--- Dataset content ---

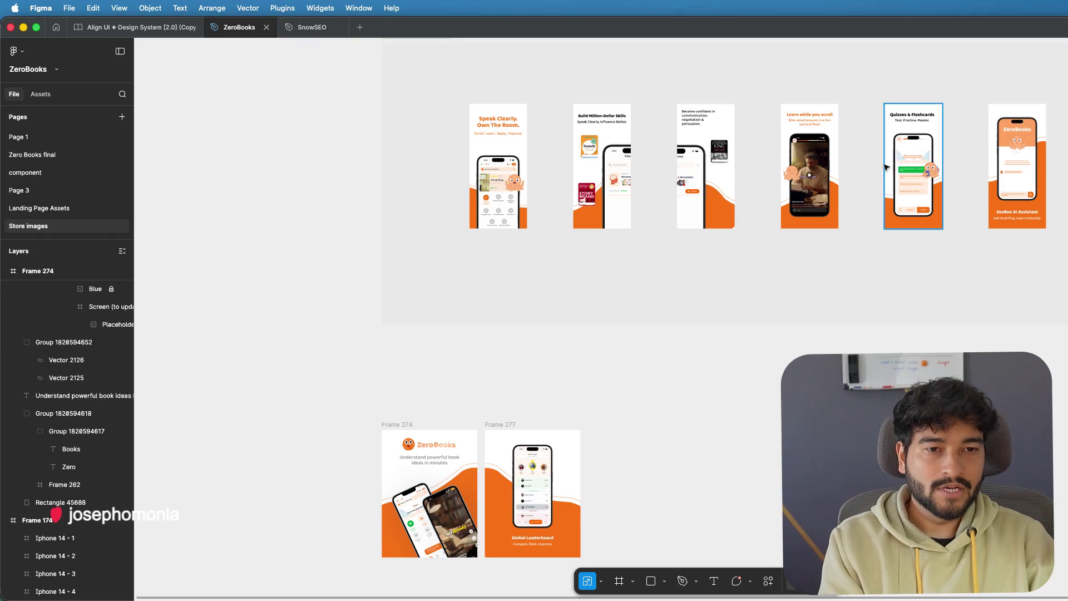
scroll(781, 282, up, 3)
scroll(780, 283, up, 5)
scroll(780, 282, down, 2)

---
--- Dataset content ---

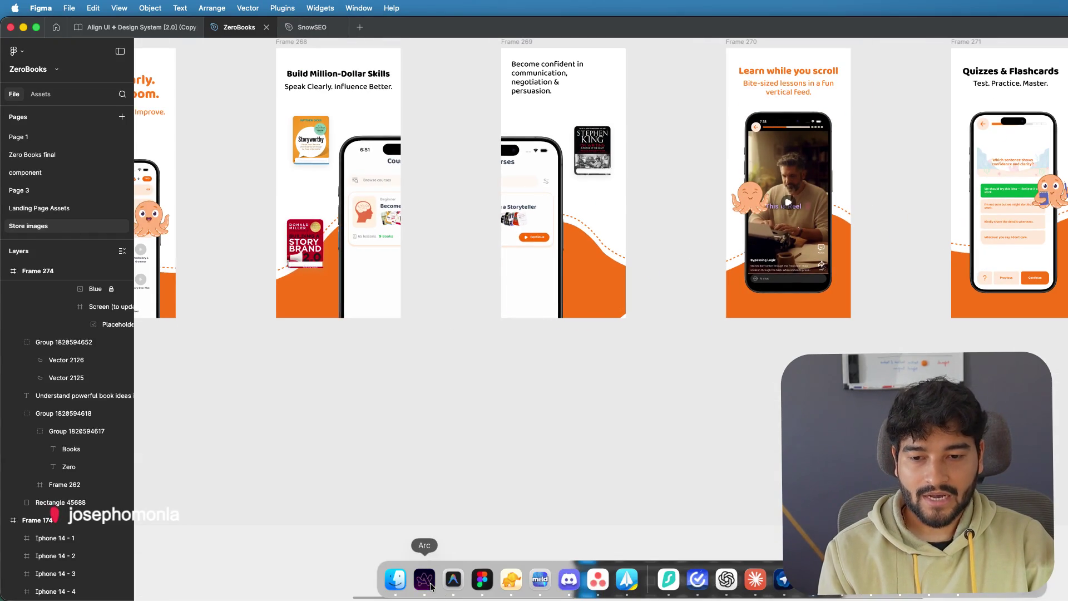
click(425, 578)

---

Action item:
Pull every line containing the string "scroll" out of the data above and copy it.

Task output:
scroll(781, 282, up, 3)
scroll(780, 283, up, 5)
scroll(780, 282, down, 2)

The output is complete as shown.